Two Things I Liked About Speaking with the Angels:
1. Colin Firth as a writer
2. Story from Prime Minister’s perspective
Speaking with the Angel is a collection of short stories by prominent modern authors (mostly British, including good old Helen Fielding of Bridget Jones fame) edited by British novelist Nick Hornby. I picked it up at a gigantic book sale held by Half-Price Books for only $1. I consider reading to be one of the best ways to practice writing (the best being, of course, actually writing), so I thought that perhaps reading some short stories would spark some inspiration for writing my own. Whether or not that succeeded remains to be seen…
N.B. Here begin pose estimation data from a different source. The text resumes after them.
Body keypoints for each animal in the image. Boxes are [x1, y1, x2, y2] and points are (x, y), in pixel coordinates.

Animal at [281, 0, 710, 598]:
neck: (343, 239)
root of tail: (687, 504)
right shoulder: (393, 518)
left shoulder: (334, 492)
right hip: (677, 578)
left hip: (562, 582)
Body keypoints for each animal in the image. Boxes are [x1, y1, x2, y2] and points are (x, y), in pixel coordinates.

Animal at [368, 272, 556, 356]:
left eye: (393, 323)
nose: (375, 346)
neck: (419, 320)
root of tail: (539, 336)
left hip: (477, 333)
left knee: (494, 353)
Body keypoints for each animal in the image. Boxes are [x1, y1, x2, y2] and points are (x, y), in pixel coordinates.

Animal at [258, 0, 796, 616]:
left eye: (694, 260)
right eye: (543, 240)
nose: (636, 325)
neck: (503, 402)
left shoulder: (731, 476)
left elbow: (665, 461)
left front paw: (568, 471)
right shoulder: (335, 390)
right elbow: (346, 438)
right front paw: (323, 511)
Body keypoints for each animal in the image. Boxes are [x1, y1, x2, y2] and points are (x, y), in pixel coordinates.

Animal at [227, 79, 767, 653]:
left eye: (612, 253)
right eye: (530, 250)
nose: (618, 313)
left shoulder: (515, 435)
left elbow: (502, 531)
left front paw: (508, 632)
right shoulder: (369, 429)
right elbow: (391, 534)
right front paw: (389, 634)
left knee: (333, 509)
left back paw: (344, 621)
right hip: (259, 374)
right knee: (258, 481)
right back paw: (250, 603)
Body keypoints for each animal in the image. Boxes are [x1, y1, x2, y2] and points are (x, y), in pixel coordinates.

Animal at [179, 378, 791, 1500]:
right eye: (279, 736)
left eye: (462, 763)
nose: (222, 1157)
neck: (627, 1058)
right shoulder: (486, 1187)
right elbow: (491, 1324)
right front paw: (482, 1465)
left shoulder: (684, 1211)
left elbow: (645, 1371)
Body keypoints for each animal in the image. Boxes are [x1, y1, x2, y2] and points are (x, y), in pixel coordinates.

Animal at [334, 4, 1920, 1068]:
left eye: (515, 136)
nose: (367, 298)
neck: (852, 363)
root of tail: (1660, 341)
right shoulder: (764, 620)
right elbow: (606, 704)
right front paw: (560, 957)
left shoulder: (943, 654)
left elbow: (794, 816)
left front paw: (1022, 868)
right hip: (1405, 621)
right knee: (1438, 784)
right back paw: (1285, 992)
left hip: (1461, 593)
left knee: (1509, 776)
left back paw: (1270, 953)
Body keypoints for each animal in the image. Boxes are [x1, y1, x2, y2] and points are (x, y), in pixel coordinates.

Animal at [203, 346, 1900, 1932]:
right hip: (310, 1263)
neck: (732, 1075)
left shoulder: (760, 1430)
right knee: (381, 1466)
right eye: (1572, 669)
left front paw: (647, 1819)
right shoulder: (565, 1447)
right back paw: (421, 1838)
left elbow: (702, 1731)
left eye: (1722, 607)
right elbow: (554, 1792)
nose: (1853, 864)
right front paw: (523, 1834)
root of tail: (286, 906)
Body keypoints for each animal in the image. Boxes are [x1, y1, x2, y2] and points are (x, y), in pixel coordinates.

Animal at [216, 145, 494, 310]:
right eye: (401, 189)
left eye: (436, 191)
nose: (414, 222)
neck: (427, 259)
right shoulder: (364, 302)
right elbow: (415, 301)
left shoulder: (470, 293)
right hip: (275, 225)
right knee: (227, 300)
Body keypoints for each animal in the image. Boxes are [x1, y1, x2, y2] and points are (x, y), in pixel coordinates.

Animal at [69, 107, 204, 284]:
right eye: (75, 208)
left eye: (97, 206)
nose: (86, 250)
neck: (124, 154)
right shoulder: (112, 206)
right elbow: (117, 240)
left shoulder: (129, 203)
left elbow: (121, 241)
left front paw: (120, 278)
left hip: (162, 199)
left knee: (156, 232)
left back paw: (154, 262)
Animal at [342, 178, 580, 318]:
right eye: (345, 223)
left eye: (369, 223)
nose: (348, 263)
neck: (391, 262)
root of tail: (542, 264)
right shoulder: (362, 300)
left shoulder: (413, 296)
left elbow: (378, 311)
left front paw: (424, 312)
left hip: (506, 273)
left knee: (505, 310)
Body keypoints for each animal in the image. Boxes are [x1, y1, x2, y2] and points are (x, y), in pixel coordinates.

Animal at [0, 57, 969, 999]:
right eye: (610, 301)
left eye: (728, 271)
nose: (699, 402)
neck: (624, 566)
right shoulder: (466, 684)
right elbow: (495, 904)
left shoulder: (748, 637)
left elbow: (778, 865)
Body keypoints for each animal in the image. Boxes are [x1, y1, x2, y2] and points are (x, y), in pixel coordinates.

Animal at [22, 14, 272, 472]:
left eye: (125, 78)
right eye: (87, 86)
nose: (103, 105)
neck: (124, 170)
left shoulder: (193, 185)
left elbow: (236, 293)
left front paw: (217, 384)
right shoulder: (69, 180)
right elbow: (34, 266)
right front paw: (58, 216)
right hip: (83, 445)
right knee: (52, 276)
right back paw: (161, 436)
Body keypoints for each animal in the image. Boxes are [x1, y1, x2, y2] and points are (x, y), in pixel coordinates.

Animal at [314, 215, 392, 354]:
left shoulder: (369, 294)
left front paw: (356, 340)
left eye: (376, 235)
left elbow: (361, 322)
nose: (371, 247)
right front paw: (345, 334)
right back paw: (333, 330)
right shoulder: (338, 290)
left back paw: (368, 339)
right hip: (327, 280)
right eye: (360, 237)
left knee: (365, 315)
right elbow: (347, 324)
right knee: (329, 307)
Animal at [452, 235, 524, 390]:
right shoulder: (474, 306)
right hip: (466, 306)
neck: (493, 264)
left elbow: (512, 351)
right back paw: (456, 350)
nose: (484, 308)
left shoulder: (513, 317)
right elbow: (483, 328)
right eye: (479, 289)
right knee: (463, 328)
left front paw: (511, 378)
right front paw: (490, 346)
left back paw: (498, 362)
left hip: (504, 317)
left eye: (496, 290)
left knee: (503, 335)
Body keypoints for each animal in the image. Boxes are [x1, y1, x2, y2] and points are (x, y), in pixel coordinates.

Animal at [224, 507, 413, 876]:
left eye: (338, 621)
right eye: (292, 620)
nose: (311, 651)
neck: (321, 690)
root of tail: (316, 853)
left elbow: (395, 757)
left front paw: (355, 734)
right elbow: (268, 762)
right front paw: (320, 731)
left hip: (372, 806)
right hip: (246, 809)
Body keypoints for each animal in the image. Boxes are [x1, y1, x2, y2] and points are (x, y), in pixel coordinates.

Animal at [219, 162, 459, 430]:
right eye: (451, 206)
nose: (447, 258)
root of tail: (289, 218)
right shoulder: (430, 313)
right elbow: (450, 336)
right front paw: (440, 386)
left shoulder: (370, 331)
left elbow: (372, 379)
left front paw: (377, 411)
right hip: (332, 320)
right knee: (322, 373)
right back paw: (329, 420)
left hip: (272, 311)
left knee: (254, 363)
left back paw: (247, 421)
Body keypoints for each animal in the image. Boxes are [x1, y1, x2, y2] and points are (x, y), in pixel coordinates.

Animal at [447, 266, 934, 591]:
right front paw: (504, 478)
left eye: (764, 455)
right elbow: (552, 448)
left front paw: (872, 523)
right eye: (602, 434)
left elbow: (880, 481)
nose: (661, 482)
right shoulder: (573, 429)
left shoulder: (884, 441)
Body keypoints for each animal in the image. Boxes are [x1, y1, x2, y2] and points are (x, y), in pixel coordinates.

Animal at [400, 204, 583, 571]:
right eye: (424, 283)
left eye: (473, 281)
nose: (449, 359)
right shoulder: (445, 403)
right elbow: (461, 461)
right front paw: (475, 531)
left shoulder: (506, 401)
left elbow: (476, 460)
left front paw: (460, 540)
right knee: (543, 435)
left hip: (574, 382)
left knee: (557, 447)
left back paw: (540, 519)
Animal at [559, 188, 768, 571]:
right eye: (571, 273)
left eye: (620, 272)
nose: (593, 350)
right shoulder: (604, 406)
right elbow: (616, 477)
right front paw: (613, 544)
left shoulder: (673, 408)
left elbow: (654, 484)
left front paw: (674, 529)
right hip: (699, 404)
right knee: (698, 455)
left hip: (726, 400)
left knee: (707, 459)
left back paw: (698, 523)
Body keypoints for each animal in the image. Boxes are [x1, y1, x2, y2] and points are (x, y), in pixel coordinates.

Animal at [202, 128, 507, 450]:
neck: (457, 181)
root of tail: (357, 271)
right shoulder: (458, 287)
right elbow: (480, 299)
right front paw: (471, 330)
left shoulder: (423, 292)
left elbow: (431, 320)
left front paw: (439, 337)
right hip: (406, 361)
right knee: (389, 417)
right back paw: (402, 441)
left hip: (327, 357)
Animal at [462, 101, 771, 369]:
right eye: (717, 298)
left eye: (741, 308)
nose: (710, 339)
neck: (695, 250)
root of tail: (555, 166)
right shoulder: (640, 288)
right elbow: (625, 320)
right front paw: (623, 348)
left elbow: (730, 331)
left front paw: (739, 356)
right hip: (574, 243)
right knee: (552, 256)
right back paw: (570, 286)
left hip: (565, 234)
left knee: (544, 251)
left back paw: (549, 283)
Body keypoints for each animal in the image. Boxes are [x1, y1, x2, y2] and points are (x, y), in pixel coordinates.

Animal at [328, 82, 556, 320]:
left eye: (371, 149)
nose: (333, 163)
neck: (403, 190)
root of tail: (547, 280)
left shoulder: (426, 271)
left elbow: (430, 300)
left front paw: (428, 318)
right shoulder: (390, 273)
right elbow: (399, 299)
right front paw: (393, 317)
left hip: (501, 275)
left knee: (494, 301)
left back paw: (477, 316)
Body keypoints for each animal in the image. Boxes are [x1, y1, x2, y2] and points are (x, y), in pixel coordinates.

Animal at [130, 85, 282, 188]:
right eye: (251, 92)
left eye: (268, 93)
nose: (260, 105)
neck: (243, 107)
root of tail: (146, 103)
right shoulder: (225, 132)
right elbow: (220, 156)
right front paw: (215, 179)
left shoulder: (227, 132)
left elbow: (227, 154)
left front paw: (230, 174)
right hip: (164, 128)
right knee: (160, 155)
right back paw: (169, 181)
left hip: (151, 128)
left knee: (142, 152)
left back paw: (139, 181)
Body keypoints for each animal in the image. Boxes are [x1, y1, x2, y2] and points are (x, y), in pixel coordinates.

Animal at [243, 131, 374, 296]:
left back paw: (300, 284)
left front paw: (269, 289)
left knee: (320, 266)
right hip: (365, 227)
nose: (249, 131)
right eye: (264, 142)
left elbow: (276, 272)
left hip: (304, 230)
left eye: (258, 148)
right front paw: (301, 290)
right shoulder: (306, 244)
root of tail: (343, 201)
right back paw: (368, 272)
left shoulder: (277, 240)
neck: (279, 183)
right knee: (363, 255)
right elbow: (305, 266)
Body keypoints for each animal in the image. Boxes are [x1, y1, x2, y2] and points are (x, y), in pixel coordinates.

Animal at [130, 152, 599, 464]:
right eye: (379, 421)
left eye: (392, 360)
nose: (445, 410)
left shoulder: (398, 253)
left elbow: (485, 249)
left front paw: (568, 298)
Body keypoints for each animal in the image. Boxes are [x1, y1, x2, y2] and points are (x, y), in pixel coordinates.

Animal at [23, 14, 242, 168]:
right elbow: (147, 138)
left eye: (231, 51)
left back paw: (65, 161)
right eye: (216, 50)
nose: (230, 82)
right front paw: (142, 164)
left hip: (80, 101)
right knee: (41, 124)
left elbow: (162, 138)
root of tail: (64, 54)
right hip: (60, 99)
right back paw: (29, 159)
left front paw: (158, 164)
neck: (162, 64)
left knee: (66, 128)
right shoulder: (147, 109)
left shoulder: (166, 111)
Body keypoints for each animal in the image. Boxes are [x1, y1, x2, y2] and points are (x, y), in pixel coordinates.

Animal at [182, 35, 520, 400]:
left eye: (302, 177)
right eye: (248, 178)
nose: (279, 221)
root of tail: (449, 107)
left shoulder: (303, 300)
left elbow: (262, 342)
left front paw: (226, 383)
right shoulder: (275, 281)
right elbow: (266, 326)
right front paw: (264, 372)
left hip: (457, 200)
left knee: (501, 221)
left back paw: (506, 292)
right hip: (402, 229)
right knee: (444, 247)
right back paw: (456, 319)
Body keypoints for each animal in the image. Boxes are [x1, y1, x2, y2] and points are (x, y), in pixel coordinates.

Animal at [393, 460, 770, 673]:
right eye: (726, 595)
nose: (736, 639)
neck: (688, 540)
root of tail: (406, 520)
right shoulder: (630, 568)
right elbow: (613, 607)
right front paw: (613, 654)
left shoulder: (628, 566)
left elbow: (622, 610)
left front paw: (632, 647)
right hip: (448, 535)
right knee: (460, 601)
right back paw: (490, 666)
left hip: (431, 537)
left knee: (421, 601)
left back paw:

I have mixed feelings about this book. I started out liking it – there were several nice stories, such as one about a Prime Minister who through a series of small decisions accidentally ends up running away from his security escort and creating a dubious situation – but somewhere around the halfway point they dissolved into everything that so often annoys me about short story writing. Why is it that, when they sit down to write a short story, writers feel the need to resort to filthy language, vulgarity, and shock value in order to produce something “significant” or “powerful” that will leave an impression on the reader? Wouldn’t it be more impressive to accomplish those things without resorting to crudeness? That tendency to be crude in order to be edgy or incisive or whatever just disappoints me and makes me lose all respect for the writer and what they’re trying to accomplish.